### EXERCISE DESCRIPTION
Below are the entries; return exactly the line with "1 5.4 0H5L5.5" and every later line, without anything else.

### Dataset entries
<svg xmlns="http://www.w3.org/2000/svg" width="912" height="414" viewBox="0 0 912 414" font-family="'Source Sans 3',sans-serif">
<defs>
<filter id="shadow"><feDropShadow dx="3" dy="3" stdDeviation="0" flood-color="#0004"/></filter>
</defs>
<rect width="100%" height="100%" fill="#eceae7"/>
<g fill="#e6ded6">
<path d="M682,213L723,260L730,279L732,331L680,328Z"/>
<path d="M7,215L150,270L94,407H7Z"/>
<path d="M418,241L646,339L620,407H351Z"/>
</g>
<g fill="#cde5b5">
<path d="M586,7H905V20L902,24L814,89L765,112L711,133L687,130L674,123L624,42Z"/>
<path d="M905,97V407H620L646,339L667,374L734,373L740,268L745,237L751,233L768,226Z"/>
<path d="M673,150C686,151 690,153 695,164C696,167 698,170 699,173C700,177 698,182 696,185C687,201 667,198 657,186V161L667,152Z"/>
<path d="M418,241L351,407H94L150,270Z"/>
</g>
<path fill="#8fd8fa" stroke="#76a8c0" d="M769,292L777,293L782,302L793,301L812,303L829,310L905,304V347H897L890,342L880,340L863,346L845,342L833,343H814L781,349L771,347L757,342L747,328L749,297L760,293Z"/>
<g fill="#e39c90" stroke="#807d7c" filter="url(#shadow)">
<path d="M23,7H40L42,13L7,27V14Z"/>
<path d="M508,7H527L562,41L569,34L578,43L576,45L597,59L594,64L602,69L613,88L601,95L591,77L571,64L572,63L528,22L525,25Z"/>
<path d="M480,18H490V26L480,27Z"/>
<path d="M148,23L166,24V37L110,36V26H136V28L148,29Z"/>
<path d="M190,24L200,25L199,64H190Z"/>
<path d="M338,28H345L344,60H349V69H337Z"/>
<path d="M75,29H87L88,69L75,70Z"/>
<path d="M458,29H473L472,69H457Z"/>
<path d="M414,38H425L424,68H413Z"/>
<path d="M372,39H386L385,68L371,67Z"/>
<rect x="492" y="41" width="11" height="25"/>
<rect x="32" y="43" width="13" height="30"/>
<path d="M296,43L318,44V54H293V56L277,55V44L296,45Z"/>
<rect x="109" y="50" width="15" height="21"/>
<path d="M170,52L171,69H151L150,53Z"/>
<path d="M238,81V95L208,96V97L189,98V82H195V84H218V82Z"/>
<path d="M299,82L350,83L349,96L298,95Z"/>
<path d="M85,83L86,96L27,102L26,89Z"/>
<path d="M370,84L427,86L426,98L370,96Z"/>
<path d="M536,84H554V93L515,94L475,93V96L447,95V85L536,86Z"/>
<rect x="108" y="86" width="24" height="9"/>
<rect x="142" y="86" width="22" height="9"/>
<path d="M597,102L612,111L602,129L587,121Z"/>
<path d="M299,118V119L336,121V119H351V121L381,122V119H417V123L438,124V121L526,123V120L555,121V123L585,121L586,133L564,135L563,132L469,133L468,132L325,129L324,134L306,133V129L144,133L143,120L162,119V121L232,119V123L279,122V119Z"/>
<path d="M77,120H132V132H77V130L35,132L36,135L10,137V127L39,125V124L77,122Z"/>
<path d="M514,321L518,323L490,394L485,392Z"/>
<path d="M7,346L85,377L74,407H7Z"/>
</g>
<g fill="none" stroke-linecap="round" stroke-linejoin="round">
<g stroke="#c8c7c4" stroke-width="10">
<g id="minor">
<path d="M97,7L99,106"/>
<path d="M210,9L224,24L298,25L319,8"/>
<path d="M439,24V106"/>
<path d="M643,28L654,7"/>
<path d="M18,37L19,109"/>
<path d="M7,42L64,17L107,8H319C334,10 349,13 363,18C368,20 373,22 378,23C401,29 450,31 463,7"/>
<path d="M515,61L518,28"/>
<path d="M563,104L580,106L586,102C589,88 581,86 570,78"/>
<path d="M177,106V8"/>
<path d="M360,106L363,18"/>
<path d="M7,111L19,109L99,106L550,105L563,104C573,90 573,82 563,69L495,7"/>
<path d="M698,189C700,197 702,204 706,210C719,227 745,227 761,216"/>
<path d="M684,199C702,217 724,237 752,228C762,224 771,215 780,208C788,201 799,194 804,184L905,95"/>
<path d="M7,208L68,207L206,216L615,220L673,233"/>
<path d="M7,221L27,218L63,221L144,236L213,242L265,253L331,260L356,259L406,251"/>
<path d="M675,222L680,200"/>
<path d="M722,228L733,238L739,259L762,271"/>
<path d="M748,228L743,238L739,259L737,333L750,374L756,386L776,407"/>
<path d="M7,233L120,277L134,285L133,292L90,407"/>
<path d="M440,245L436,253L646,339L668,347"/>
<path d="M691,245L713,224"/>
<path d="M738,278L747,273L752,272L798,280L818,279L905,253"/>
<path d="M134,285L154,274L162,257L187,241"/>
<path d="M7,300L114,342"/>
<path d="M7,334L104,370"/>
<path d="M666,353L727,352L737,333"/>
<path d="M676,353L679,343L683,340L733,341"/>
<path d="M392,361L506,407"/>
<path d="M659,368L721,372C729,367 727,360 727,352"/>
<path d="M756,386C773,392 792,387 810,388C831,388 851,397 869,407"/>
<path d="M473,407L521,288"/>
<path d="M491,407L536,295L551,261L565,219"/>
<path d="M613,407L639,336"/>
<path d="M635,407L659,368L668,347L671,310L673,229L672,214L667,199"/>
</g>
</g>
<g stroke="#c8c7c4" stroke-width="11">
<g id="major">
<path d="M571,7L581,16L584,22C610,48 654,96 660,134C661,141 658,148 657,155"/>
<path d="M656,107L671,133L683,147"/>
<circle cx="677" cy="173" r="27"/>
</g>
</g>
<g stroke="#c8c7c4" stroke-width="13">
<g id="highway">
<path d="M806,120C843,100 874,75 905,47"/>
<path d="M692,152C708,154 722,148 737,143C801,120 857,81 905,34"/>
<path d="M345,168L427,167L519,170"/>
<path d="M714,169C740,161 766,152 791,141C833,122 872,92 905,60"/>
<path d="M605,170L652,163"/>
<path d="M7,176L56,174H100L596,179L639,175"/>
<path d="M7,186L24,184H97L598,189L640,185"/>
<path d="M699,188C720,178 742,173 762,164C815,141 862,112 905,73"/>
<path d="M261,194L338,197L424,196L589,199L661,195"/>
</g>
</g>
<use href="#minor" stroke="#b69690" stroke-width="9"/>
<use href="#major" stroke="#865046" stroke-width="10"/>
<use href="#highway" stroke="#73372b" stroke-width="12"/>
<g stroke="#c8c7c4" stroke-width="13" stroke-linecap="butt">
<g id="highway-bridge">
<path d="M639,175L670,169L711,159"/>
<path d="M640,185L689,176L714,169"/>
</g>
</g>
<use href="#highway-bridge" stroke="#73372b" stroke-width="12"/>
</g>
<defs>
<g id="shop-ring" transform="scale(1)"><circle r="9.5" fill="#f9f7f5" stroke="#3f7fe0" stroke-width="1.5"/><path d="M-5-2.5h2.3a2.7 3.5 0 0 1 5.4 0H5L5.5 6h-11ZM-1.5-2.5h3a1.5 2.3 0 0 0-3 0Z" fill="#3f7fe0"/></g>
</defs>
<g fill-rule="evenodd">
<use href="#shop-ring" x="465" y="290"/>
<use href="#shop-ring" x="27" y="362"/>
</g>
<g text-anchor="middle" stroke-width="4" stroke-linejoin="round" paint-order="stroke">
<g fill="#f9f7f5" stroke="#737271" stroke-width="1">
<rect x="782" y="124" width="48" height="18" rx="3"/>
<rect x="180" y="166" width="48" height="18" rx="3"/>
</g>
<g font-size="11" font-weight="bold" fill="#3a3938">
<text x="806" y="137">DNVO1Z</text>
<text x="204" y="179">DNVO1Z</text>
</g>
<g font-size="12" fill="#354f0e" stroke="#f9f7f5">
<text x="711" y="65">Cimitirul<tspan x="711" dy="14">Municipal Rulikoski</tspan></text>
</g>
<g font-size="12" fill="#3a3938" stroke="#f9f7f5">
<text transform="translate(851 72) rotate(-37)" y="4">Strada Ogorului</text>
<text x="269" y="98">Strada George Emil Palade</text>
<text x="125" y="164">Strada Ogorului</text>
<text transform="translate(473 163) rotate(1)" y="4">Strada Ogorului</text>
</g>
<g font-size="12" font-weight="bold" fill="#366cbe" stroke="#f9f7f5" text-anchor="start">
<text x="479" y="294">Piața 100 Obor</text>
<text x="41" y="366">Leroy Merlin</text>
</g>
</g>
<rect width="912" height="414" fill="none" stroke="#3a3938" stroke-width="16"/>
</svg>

### RESPONSE
<g id="shop-ring" transform="scale(1)"><circle r="9.5" fill="#f9f7f5" stroke="#3f7fe0" stroke-width="1.5"/><path d="M-5-2.5h2.3a2.7 3.5 0 0 1 5.4 0H5L5.5 6h-11ZM-1.5-2.5h3a1.5 2.3 0 0 0-3 0Z" fill="#3f7fe0"/></g>
</defs>
<g fill-rule="evenodd">
<use href="#shop-ring" x="465" y="290"/>
<use href="#shop-ring" x="27" y="362"/>
</g>
<g text-anchor="middle" stroke-width="4" stroke-linejoin="round" paint-order="stroke">
<g fill="#f9f7f5" stroke="#737271" stroke-width="1">
<rect x="782" y="124" width="48" height="18" rx="3"/>
<rect x="180" y="166" width="48" height="18" rx="3"/>
</g>
<g font-size="11" font-weight="bold" fill="#3a3938">
<text x="806" y="137">DNVO1Z</text>
<text x="204" y="179">DNVO1Z</text>
</g>
<g font-size="12" fill="#354f0e" stroke="#f9f7f5">
<text x="711" y="65">Cimitirul<tspan x="711" dy="14">Municipal Rulikoski</tspan></text>
</g>
<g font-size="12" fill="#3a3938" stroke="#f9f7f5">
<text transform="translate(851 72) rotate(-37)" y="4">Strada Ogorului</text>
<text x="269" y="98">Strada George Emil Palade</text>
<text x="125" y="164">Strada Ogorului</text>
<text transform="translate(473 163) rotate(1)" y="4">Strada Ogorului</text>
</g>
<g font-size="12" font-weight="bold" fill="#366cbe" stroke="#f9f7f5" text-anchor="start">
<text x="479" y="294">Piața 100 Obor</text>
<text x="41" y="366">Leroy Merlin</text>
</g>
</g>
<rect width="912" height="414" fill="none" stroke="#3a3938" stroke-width="16"/>
</svg>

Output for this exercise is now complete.